Vinte dois anos.
Vinte e dois anos é muito pouco.
Uma bala, sem dó, fez o cara virar pó.
Aliás, ele gostava do pó e voltou ao pó.
Numa pedra escreveram seu nome.
Para sempre… nunca mais.
Terra, terra, cinza e pó.
Vinte e dois anos é muito tempo.
Alguns anos de escola, outros tantos de esmola.

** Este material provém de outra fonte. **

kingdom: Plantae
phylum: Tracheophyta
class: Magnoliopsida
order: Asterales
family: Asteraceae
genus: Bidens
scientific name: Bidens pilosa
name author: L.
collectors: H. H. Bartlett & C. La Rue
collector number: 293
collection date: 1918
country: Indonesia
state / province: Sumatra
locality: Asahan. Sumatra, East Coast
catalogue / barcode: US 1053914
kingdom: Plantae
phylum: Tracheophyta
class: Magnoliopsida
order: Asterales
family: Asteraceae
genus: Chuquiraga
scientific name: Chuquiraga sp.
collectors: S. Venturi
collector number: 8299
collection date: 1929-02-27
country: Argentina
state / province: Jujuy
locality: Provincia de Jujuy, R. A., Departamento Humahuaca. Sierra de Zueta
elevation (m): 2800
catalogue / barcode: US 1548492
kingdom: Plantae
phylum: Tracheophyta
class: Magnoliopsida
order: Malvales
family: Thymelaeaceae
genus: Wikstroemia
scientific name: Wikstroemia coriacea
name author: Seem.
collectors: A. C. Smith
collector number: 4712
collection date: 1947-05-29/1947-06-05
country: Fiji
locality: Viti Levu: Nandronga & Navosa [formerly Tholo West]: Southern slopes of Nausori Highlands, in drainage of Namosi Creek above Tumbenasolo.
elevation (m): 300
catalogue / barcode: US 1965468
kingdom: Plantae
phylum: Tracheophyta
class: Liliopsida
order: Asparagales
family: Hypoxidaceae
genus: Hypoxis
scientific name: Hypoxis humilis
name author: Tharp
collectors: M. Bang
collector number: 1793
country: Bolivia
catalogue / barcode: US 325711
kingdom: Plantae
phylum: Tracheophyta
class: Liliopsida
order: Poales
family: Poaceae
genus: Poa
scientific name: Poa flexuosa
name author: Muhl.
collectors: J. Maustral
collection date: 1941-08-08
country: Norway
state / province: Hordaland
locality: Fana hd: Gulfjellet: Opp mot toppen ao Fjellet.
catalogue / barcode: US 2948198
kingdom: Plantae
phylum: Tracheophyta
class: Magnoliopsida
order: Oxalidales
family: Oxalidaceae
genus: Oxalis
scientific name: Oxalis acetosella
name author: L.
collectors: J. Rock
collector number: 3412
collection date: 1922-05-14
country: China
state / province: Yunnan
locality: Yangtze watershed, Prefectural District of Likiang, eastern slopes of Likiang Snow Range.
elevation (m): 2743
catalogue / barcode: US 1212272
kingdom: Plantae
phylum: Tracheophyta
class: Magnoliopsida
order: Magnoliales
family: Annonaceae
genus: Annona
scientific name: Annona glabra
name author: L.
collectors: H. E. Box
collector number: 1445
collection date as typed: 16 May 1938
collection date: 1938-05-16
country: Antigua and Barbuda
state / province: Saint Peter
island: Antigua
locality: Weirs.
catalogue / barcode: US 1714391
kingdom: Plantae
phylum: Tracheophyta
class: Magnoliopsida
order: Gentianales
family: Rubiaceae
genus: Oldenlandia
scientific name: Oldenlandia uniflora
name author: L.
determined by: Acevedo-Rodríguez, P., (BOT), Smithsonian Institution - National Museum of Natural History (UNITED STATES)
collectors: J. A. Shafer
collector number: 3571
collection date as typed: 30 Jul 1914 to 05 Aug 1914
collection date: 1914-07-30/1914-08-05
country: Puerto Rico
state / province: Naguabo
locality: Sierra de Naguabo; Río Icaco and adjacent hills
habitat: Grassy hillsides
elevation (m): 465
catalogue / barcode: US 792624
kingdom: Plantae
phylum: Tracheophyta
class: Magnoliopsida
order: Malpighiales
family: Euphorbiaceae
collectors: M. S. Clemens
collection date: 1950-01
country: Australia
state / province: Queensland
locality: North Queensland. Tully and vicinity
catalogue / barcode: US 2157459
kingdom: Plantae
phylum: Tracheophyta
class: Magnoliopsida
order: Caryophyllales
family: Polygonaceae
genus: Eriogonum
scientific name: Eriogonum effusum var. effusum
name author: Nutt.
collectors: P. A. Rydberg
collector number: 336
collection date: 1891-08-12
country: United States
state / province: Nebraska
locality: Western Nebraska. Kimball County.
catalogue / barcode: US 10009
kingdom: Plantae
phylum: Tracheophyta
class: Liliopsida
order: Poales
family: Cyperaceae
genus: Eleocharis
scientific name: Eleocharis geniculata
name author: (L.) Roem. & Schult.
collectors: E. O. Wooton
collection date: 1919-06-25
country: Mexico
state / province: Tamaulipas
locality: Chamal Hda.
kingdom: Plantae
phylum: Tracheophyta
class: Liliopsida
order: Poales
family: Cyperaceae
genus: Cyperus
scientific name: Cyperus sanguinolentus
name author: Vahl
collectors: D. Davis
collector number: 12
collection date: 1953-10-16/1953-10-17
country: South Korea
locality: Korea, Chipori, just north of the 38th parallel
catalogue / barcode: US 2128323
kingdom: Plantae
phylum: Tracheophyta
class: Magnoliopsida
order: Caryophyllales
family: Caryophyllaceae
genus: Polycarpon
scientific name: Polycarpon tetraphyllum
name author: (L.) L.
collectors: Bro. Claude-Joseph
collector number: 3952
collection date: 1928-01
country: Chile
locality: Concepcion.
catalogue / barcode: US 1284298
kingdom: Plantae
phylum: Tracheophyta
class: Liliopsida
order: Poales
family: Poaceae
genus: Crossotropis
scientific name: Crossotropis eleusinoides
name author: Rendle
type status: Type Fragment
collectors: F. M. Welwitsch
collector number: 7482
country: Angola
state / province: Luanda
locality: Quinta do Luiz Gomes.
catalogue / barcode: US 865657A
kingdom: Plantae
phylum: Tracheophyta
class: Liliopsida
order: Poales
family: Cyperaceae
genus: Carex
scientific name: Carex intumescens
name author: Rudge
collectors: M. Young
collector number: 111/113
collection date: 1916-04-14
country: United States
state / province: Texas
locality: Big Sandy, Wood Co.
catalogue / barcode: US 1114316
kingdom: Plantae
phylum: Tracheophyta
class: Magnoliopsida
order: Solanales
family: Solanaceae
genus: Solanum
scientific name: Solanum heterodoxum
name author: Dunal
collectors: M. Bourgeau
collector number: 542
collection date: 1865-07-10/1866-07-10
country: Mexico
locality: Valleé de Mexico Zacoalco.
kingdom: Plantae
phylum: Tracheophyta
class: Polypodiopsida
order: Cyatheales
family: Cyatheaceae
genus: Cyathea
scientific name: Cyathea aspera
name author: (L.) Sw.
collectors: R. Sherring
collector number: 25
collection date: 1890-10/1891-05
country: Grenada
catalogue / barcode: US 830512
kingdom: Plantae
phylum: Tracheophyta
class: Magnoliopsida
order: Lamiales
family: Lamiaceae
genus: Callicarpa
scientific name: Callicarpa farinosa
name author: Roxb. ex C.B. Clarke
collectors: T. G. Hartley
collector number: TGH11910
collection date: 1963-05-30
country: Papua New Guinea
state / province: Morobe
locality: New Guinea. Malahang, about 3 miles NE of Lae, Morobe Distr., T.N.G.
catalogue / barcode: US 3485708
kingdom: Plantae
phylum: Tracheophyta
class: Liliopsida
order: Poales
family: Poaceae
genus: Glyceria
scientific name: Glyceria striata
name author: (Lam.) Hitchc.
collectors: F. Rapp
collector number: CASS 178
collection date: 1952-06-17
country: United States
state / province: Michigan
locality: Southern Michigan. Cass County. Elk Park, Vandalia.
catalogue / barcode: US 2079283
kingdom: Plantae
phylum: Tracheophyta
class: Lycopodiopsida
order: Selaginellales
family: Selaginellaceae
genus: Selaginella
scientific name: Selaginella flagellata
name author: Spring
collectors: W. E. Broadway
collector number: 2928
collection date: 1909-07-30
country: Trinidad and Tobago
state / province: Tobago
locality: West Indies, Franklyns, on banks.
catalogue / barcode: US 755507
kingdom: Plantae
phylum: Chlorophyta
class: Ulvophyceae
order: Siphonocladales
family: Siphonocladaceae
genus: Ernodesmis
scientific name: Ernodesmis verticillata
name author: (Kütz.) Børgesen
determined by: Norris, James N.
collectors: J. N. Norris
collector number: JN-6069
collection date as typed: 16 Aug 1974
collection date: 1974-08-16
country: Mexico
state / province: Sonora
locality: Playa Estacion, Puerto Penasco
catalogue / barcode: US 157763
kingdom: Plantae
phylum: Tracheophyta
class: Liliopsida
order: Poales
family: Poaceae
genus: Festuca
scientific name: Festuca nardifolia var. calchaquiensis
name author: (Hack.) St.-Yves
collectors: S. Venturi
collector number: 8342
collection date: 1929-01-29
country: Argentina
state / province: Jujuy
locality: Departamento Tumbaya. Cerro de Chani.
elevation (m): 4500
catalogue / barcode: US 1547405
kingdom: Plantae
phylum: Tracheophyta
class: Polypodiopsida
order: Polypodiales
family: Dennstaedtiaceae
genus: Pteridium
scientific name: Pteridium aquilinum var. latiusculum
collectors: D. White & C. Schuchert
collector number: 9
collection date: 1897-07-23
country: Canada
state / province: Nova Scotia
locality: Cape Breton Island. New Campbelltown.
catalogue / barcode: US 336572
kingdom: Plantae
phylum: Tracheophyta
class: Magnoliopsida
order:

Não me lembro da escola. Só lembro da esmola.
Fui humilhado com roupas usadas para ir na escola.
Depois, ah! Depois, o reconhecimento.
Sou da linha de frente. Mato sim, e daí?
Vai encarar? Vai encarar?
Agora sou da linha de frente. Sai da frente.
Quando a vida anda devagar. Se arrastando como lesma lerda.
Então* a gente vai na carreira. A vida fica da hora.
A gente aspira, as mina pira.
É ligeiro. É maneiro. Cheiro, cheiro.
Mas é preciso dinheiro.
Pego o trinta e aponto pra pinta: “me passa a grana”.
Sou da linha de frente.
E daí? Vai encarar? Vai encarar?
Um dia ganhei um ponto, um ponto pra mim.
Era eu na linha de frente.
Daí chegou um cara. Tinha só vinte e dois.
Não quis pagar, não tinha grana.
Tava duro como pedra. Queria pedra, queria pó.
Uma bala, sem dó, fez o cara virar pó.
Não tinha grana, não tive pena.
Matei sim, e daí? Vai encarar?
Hoje cumpro pena.
Vinte e dois anos é muito tempo.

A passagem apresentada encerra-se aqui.